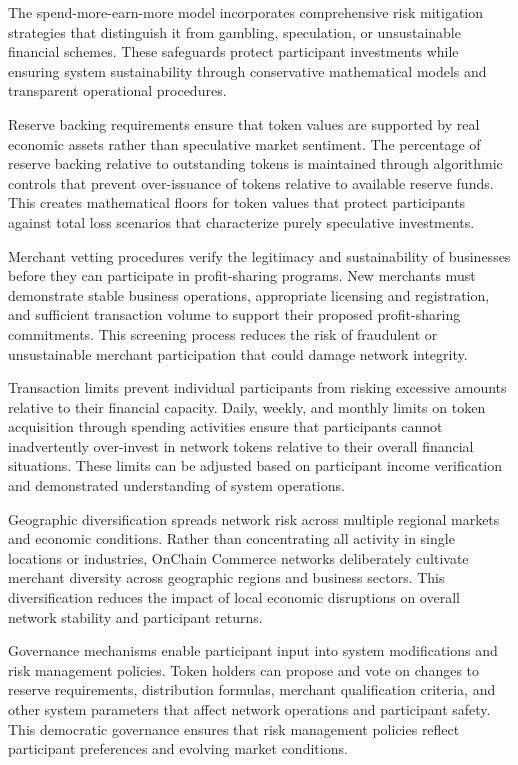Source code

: \documentclass[
  Letterpaper,
]{scrbook}
\begin{document}
The spend-more-earn-more model incorporates comprehensive risk
mitigation strategies that distinguish it from gambling, speculation, or
unsustainable financial schemes. These safeguards protect participant
investments while ensuring system sustainability through conservative
mathematical models and transparent operational procedures.

Reserve backing requirements ensure that token values are supported by
real economic assets rather than speculative market sentiment. The
percentage of reserve backing relative to outstanding tokens is
maintained through algorithmic controls that prevent over-issuance of
tokens relative to available reserve funds. This creates mathematical
floors for token values that protect participants against total loss
scenarios that characterize purely speculative investments.

Merchant vetting procedures verify the legitimacy and sustainability of
businesses before they can participate in profit-sharing programs. New
merchants must demonstrate stable business operations, appropriate
licensing and registration, and sufficient transaction volume to support
their proposed profit-sharing commitments. This screening process
reduces the risk of fraudulent or unsustainable merchant participation
that could damage network integrity.

Transaction limits prevent individual participants from risking
excessive amounts relative to their financial capacity. Daily, weekly,
and monthly limits on token acquisition through spending activities
ensure that participants cannot inadvertently over-invest in network
tokens relative to their overall financial situations. These limits can
be adjusted based on participant income verification and demonstrated
understanding of system operations.

Geographic diversification spreads network risk across multiple regional
markets and economic conditions. Rather than concentrating all activity
in single locations or industries, OnChain Commerce networks
deliberately cultivate merchant diversity across geographic regions and
business sectors. This diversification reduces the impact of local
economic disruptions on overall network stability and participant
returns.

Governance mechanisms enable participant input into system modifications
and risk management policies. Token holders can propose and vote on
changes to reserve requirements, distribution formulas, merchant
qualification criteria, and other system parameters that affect network
operations and participant safety. This democratic governance ensures
that risk management policies reflect participant preferences and
evolving market conditions.
\end{document}
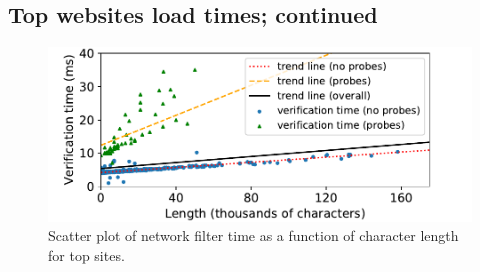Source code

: 

\subsection{Top websites load times; continued} \label{top_sites}

\begin{figure}[h]
	\includegraphics[scale=0.5]{results/string_length_vs_verification_time_small.pdf}
	\caption{Scatter plot of network filter time as a function of character length for top sites.}
	\label{fig:verification_time_string_length}
\end{figure}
++++++
▶ [INSTRUCTIONS TO FOLLOW]
The records above must all be output exactly. Omit the images.

▶ [RESPONSE TO THE EXERCISE]
Source code

: \documentclass[
  Letterpaper,
]{scrbook}
\begin{document}
The spend-more-earn-more model incorporates comprehensive risk
mitigation strategies that distinguish it from gambling, speculation, or
unsustainable financial schemes. These safeguards protect participant
investments while ensuring system sustainability through conservative
mathematical models and transparent operational procedures.

Reserve backing requirements ensure that token values are supported by
real economic assets rather than speculative market sentiment. The
percentage of reserve backing relative to outstanding tokens is
maintained through algorithmic controls that prevent over-issuance of
tokens relative to available reserve funds. This creates mathematical
floors for token values that protect participants against total loss
scenarios that characterize purely speculative investments.

Merchant vetting procedures verify the legitimacy and sustainability of
businesses before they can participate in profit-sharing programs. New
merchants must demonstrate stable business operations, appropriate
licensing and registration, and sufficient transaction volume to support
their proposed profit-sharing commitments. This screening process
reduces the risk of fraudulent or unsustainable merchant participation
that could damage network integrity.

Transaction limits prevent individual participants from risking
excessive amounts relative to their financial capacity. Daily, weekly,
and monthly limits on token acquisition through spending activities
ensure that participants cannot inadvertently over-invest in network
tokens relative to their overall financial situations. These limits can
be adjusted based on participant income verification and demonstrated
understanding of system operations.

Geographic diversification spreads network risk across multiple regional
markets and economic conditions. Rather than concentrating all activity
in single locations or industries, OnChain Commerce networks
deliberately cultivate merchant diversity across geographic regions and
business sectors. This diversification reduces the impact of local
economic disruptions on overall network stability and participant
returns.

Governance mechanisms enable participant input into system modifications
and risk management policies. Token holders can propose and vote on
changes to reserve requirements, distribution formulas, merchant
qualification criteria, and other system parameters that affect network
operations and participant safety. This democratic governance ensures
that risk management policies reflect participant preferences and
evolving market conditions.
\end{document}
Source code

: 

\subsection{Top websites load times; continued} \label{top_sites}

\begin{figure}[h]
	\includegraphics[scale=0.5]{results/string_length_vs_verification_time_small.pdf}
	\caption{Scatter plot of network filter time as a function of character length for top sites.}
	\label{fig:verification_time_string_length}
\end{figure}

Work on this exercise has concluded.